Begur itself is interesting; a hilltop town with a castle at the top, now ruined. It still has a handful of 16th-century defensive towers, rather curious looking, and over a dozen 19th-century mansions built by returning new fortunes made in Cuba. Around town there are a number of viewpoints. John observed that Begur seems to attract visitors that are particularly well off. I'm not convinced, but do concede that it is obviously not a family beach town given the geography; that is, situated a few kilometers inland from the coast and beaches.
Changing buses at the Palafrugell Bus Station on our way from Girona to Begur was easy. You can spot our travel backpacks, with the black and blue covers, just to the right of the bike.
The view to the Castillo from Mirador del poeta Joan Vinyoli with a parking lot and 19-century mansions (right), a glimpse of the Mediterranean (center), and a defensive tower (left).
The sunset view from the terrace of our hotel.

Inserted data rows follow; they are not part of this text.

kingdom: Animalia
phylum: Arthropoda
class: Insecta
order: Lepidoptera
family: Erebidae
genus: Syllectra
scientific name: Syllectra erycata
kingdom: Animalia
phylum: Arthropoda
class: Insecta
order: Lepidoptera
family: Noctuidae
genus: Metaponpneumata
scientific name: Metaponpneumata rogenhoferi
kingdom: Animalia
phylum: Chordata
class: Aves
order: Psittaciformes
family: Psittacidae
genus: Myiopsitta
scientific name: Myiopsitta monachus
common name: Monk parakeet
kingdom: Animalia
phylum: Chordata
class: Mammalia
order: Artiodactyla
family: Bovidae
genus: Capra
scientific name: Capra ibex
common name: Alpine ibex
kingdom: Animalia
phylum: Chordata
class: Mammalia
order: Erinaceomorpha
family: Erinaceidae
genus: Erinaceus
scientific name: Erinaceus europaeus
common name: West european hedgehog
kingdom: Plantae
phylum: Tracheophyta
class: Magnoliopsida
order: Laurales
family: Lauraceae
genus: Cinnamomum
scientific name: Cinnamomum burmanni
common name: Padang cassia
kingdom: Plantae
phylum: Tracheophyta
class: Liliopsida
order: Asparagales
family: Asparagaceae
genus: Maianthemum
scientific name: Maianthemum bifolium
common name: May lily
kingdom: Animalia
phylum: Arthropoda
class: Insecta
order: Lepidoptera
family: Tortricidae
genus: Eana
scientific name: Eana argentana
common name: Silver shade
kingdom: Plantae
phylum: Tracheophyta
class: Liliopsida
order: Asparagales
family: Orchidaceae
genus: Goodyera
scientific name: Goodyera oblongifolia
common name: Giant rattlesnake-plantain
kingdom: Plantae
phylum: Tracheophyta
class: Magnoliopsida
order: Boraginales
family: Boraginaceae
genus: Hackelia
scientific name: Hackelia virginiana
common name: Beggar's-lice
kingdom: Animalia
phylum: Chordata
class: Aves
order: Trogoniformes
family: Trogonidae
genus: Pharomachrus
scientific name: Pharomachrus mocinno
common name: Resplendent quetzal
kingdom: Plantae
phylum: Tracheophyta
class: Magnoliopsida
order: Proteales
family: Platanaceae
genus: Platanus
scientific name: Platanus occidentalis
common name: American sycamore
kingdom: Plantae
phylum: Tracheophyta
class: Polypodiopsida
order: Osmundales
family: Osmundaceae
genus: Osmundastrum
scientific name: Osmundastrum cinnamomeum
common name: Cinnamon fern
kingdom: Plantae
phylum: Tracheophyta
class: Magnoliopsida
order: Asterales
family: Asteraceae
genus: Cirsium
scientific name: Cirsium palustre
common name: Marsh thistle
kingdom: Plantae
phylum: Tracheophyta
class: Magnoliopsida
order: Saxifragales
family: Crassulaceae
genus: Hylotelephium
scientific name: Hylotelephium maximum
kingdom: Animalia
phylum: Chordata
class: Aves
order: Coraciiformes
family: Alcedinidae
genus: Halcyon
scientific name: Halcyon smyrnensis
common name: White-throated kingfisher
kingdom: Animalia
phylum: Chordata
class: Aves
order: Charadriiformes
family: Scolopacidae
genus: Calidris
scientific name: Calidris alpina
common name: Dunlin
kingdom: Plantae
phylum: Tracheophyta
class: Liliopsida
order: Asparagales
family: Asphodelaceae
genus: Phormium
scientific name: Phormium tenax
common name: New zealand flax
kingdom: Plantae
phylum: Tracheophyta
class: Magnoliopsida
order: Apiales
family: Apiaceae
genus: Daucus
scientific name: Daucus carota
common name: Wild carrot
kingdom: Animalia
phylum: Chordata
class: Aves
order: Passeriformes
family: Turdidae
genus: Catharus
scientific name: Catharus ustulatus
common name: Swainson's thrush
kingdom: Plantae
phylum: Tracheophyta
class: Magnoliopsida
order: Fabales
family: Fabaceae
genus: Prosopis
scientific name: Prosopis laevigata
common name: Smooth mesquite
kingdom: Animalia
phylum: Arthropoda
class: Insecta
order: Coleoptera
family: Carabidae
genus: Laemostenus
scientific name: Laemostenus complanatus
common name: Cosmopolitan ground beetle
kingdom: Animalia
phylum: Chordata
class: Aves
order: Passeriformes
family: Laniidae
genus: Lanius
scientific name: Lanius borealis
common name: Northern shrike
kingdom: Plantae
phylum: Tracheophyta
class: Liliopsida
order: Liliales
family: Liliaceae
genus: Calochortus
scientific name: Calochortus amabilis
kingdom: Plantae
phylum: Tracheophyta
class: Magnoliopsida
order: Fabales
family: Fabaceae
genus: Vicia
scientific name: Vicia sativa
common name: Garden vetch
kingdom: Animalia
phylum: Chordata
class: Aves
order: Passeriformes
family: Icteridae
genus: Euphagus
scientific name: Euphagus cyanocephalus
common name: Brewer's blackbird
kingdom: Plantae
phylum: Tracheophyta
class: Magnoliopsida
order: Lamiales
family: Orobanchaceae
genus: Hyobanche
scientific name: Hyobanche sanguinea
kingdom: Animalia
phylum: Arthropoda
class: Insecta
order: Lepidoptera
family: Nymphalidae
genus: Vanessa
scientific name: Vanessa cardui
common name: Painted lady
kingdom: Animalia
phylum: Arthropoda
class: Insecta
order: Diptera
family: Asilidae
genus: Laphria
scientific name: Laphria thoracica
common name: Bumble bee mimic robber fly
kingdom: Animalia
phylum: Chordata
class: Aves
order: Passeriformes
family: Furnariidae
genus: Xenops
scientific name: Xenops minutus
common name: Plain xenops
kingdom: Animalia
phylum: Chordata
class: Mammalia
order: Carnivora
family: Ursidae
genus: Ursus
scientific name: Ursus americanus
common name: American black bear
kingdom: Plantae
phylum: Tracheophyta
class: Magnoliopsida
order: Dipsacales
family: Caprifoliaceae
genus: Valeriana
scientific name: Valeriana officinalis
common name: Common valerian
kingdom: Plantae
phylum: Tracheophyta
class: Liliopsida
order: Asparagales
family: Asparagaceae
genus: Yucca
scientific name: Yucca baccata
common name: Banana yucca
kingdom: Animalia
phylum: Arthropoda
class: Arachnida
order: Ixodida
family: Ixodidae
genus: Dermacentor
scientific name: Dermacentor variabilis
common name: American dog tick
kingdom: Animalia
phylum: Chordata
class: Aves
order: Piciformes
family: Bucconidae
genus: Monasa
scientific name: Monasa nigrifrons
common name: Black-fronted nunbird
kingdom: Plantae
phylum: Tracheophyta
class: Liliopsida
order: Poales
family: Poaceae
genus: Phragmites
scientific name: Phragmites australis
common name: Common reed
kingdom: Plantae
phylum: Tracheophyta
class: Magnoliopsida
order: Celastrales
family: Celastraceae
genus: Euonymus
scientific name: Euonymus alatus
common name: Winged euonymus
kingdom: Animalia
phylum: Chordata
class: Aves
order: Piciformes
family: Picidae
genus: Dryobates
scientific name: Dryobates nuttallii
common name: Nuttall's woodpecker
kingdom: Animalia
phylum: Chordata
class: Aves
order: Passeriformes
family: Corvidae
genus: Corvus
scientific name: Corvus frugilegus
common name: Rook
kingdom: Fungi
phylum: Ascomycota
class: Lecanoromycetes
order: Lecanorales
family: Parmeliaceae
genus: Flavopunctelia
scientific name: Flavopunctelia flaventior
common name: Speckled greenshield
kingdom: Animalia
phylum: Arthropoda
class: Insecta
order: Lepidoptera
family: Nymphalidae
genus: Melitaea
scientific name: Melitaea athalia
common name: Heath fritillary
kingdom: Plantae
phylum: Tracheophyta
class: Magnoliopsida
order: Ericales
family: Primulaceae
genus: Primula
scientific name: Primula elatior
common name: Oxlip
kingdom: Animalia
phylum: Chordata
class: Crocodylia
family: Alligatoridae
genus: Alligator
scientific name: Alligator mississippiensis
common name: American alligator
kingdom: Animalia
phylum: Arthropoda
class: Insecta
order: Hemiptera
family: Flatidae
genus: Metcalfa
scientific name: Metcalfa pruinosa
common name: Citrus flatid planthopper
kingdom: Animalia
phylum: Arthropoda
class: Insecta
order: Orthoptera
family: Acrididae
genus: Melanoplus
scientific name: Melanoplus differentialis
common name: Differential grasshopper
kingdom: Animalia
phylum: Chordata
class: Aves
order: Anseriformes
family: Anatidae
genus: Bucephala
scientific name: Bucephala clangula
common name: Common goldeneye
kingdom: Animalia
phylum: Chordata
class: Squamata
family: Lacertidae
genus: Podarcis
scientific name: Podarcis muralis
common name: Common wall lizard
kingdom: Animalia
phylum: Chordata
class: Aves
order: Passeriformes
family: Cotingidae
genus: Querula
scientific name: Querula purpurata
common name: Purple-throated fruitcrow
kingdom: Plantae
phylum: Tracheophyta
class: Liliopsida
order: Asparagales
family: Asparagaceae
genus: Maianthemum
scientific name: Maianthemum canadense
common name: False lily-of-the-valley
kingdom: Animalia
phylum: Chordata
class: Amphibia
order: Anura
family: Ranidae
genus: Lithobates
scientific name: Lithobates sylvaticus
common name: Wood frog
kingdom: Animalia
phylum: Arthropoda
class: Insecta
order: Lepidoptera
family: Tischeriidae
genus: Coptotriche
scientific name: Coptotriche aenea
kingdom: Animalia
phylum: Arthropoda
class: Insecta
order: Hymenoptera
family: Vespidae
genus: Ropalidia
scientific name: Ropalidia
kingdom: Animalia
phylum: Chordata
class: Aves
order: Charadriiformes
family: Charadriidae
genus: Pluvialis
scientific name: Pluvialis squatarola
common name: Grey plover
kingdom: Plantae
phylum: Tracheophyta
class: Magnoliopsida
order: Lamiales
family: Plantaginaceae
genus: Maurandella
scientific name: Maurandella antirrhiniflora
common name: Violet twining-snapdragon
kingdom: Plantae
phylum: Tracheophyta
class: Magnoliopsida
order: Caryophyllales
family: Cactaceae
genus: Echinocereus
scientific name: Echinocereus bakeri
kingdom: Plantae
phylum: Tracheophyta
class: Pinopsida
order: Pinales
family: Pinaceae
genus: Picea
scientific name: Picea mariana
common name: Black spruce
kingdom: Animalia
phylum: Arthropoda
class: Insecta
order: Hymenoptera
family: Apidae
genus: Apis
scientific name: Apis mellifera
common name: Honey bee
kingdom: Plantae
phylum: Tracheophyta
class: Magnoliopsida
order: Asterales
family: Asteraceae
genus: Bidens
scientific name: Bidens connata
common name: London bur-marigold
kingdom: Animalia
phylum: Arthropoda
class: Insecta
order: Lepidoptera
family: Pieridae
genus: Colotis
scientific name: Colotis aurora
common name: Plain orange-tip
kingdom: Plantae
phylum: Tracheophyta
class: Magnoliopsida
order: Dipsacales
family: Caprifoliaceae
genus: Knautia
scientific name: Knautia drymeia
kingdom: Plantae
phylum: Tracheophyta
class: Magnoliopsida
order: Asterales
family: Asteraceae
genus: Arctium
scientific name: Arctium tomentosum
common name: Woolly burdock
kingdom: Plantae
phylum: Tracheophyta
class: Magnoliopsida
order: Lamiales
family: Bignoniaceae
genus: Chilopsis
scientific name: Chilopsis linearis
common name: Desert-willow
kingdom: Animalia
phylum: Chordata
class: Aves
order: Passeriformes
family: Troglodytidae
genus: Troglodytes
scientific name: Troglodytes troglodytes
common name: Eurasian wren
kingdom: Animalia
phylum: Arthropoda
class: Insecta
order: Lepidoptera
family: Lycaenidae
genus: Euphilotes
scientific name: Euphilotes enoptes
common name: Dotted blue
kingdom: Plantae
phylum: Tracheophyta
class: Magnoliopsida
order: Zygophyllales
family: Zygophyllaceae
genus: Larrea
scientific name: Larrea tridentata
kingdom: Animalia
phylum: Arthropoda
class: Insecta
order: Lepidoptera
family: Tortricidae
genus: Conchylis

The aptly named Long Stone Bench (Es Pedrís Llarg) is along the side of the Church of Sant Pere and faces the Plaça de la Vila de Begur.
Peeking in the 2nd floor window of an old mansion.
Many of the houses built with money earned in Cuba had New World scenes painted on their porch walls.
The view north from Mirador de Sant Ramon, located just below the Castillo, was amazing.
That's Illes Medes near right, and Cap de Creus in the distance.
The same view from the Castillo.
There was a strong chilly wind at the Castillo ruins, but great views north to the Pyreneese and French border.
View back to Begur. You can see a defensive tower at center bottom.